[Data supplied — start]
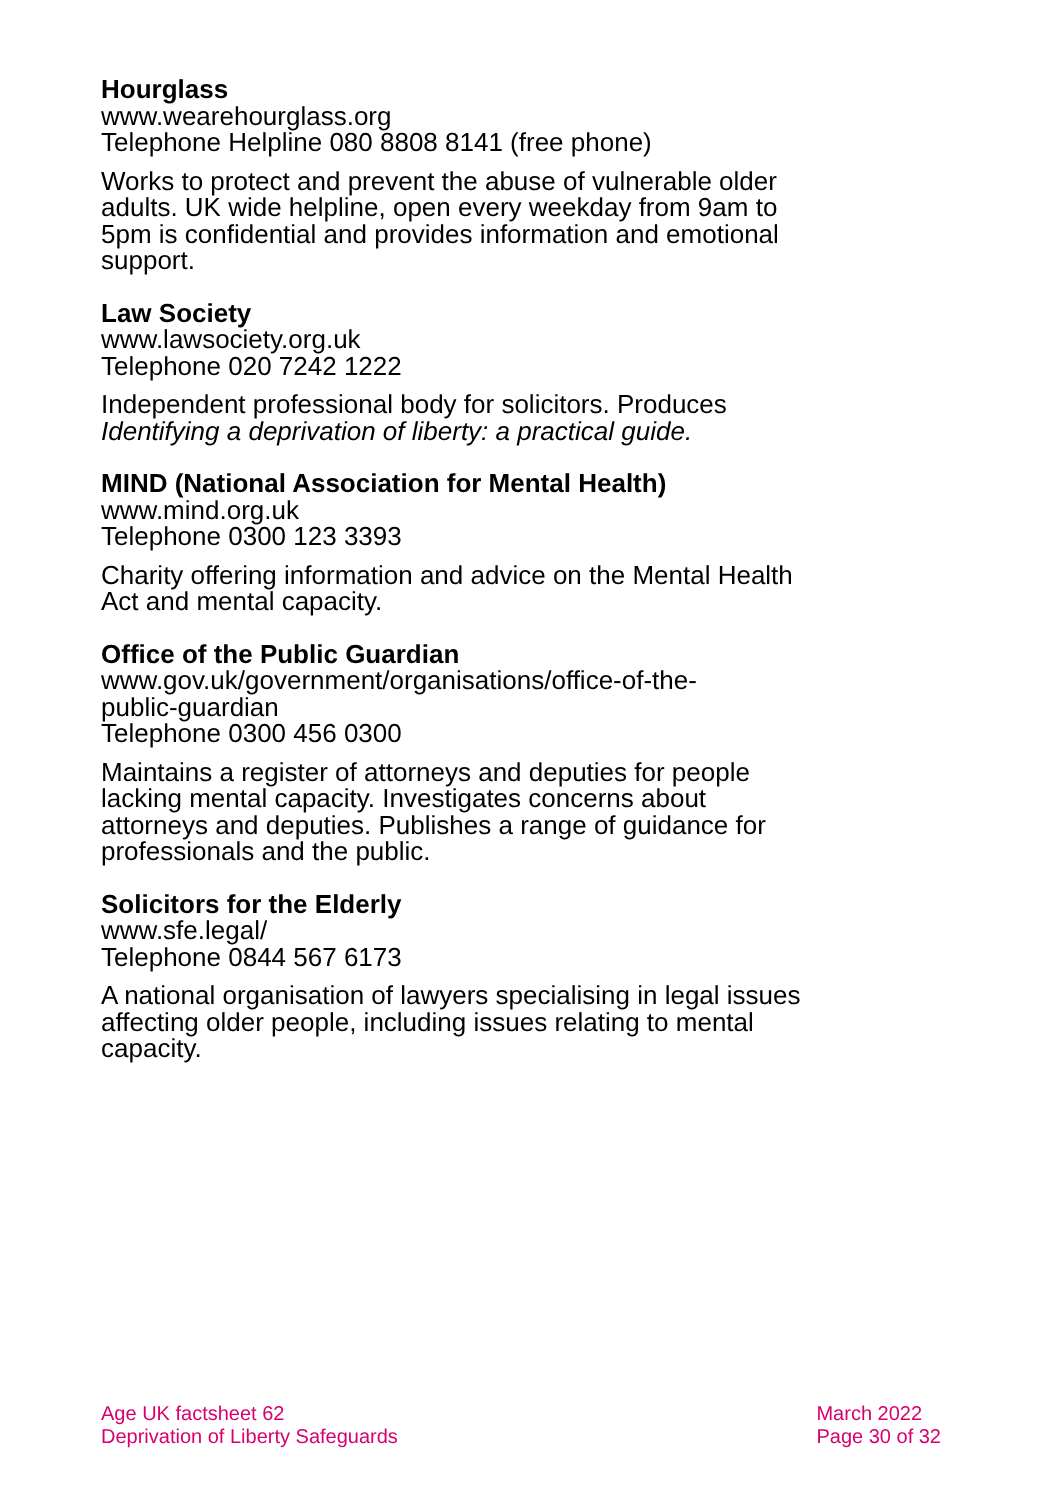Hourglass
www.wearehourglass.org
Telephone Helpline 080 8808 8141 (free phone)
Works to protect and prevent the abuse of vulnerable older adults. UK wide helpline, open every weekday from 9am to 5pm is confidential and provides information and emotional support.
Law Society
www.lawsociety.org.uk
Telephone 020 7242 1222
Independent professional body for solicitors. Produces Identifying a deprivation of liberty: a practical guide.
MIND (National Association for Mental Health)
www.mind.org.uk
Telephone 0300 123 3393
Charity offering information and advice on the Mental Health Act and mental capacity.
Office of the Public Guardian
www.gov.uk/government/organisations/office-of-the-
public-guardian
Telephone 0300 456 0300
Maintains a register of attorneys and deputies for people lacking mental capacity. Investigates concerns about attorneys and deputies. Publishes a range of guidance for professionals and the public.
Solicitors for the Elderly
www.sfe.legal/
Telephone 0844 567 6173
A national organisation of lawyers specialising in legal issues affecting older people, including issues relating to mental capacity.
Age UK factsheet 62
Deprivation of Liberty Safeguards
March 2022
Page 30 of 32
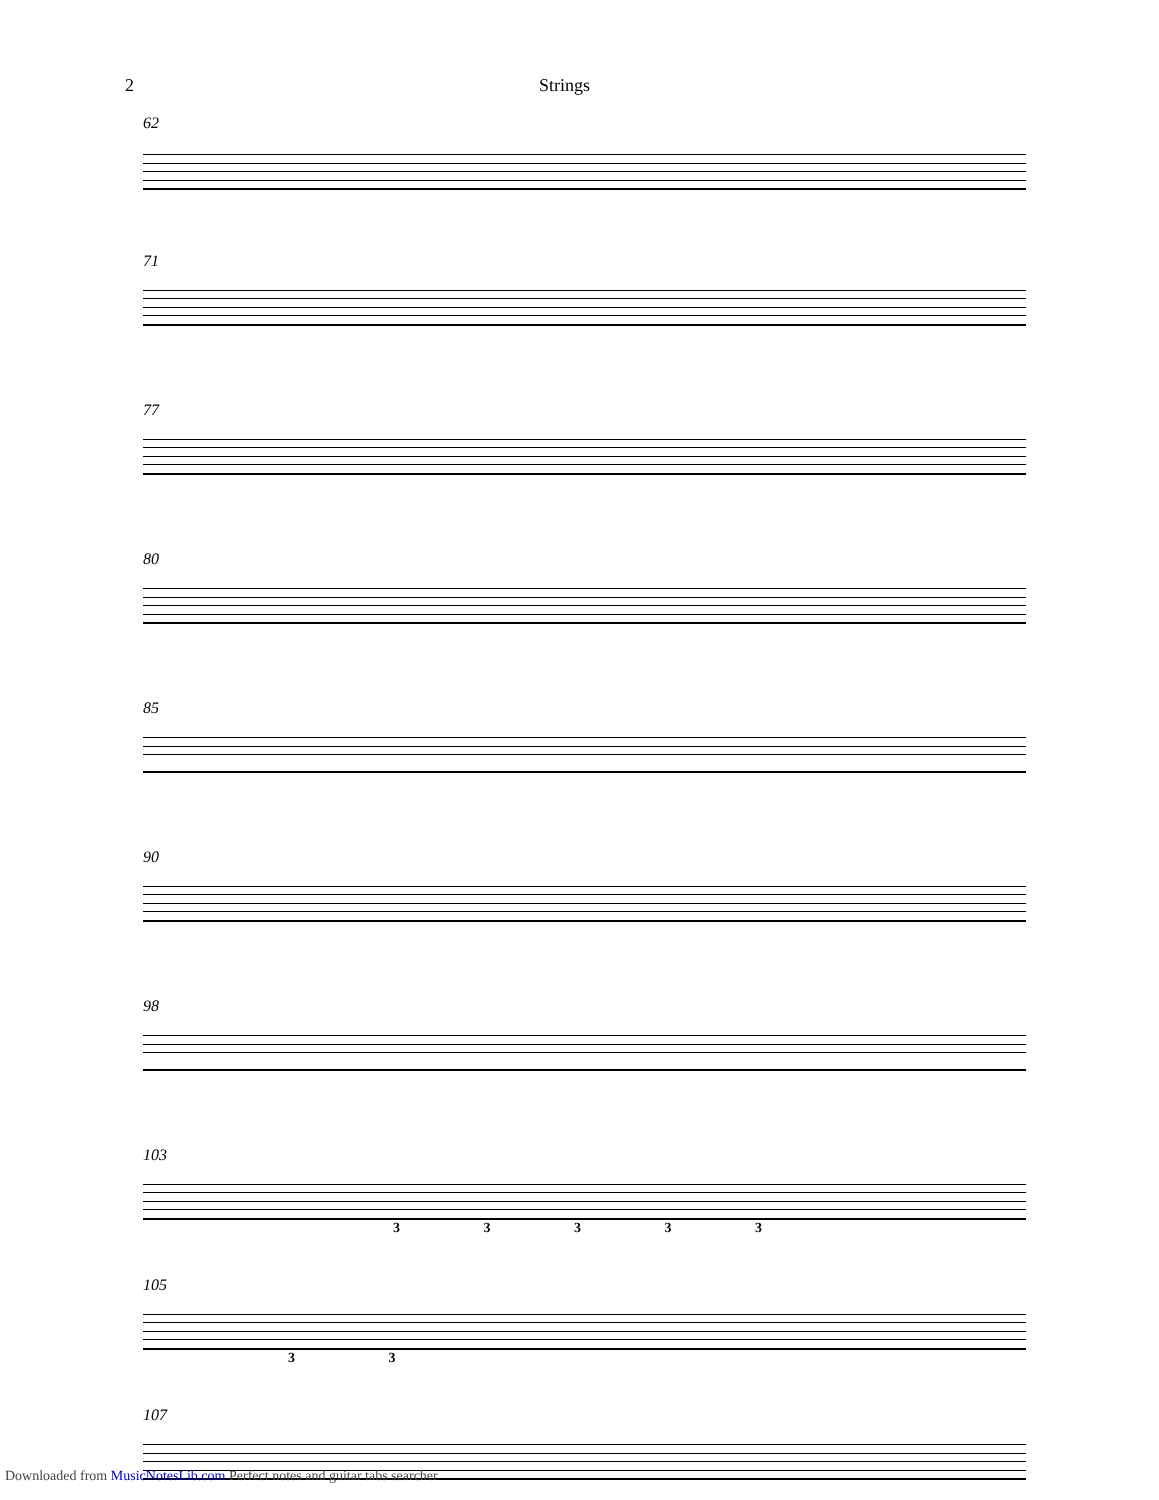2 Strings
62
71
77
80
85
90
98
103
3 3 3 3 3
105
3 3
107
Downloaded from MusicNotesLib.com Perfect notes and guitar tabs searcher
[Data supplied — finish]
What the exercise asks | Leave the images behind and write out every entry exactly.

Result of the exercise |
Hourglass
www.wearehourglass.org
Telephone Helpline 080 8808 8141 (free phone)
Works to protect and prevent the abuse of vulnerable older adults. UK wide helpline, open every weekday from 9am to 5pm is confidential and provides information and emotional support.
Law Society
www.lawsociety.org.uk
Telephone 020 7242 1222
Independent professional body for solicitors. Produces Identifying a deprivation of liberty: a practical guide.
MIND (National Association for Mental Health)
www.mind.org.uk
Telephone 0300 123 3393
Charity offering information and advice on the Mental Health Act and mental capacity.
Office of the Public Guardian
www.gov.uk/government/organisations/office-of-the-
public-guardian
Telephone 0300 456 0300
Maintains a register of attorneys and deputies for people lacking mental capacity. Investigates concerns about attorneys and deputies. Publishes a range of guidance for professionals and the public.
Solicitors for the Elderly
www.sfe.legal/
Telephone 0844 567 6173
A national organisation of lawyers specialising in legal issues affecting older people, including issues relating to mental capacity.
Age UK factsheet 62
Deprivation of Liberty Safeguards
March 2022
Page 30 of 32
2 Strings
62
71
77
80
85
90
98
103
3 3 3 3 3
105
3 3
107
Downloaded from MusicNotesLib.com Perfect notes and guitar tabs searcher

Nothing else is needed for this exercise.